▶ THE TASK
Reproduce each line of the material exactly as it reads.

▶ INPUT DATA
__________________________________________________

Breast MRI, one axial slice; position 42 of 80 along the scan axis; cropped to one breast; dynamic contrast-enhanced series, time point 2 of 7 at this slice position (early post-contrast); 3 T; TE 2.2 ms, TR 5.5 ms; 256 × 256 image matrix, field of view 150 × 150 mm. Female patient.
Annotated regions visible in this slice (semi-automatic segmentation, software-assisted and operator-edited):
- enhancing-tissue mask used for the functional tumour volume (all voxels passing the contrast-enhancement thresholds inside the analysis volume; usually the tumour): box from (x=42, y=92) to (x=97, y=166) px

__________________________________________________

▶ REPLY
Breast MRI, one axial slice; position 42 of 80 along the scan axis; cropped to one breast; dynamic contrast-enhanced series, time point 2 of 7 at this slice position (early post-contrast); 3 T; TE 2.2 ms, TR 5.5 ms; 256 × 256 image matrix, field of view 150 × 150 mm. Female patient.
Annotated regions visible in this slice (semi-automatic segmentation, software-assisted and operator-edited):
- enhancing-tissue mask used for the functional tumour volume (all voxels passing the contrast-enhancement thresholds inside the analysis volume; usually the tumour): box from (x=42, y=92) to (x=97, y=166) px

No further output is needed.